EXERCISE PROMPT → This exercise calls for the records to be repeated in full, exactly as written.

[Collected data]
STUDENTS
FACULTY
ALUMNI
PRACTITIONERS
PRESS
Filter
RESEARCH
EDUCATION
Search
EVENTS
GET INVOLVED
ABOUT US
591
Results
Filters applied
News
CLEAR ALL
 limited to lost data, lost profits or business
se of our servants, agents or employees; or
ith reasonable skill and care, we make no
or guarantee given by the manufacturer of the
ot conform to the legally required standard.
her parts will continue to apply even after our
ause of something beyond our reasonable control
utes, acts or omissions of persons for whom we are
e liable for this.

RESPONSE BELOW →
STUDENTS
FACULTY
ALUMNI
PRACTITIONERS
PRESS
Filter
RESEARCH
EDUCATION
Search
EVENTS
GET INVOLVED
ABOUT US
591
Results
Filters applied
News
CLEAR ALL
 limited to lost data, lost profits or business
se of our servants, agents or employees; or
ith reasonable skill and care, we make no
or guarantee given by the manufacturer of the
ot conform to the legally required standard.
her parts will continue to apply even after our
ause of something beyond our reasonable control
utes, acts or omissions of persons for whom we are
e liable for this.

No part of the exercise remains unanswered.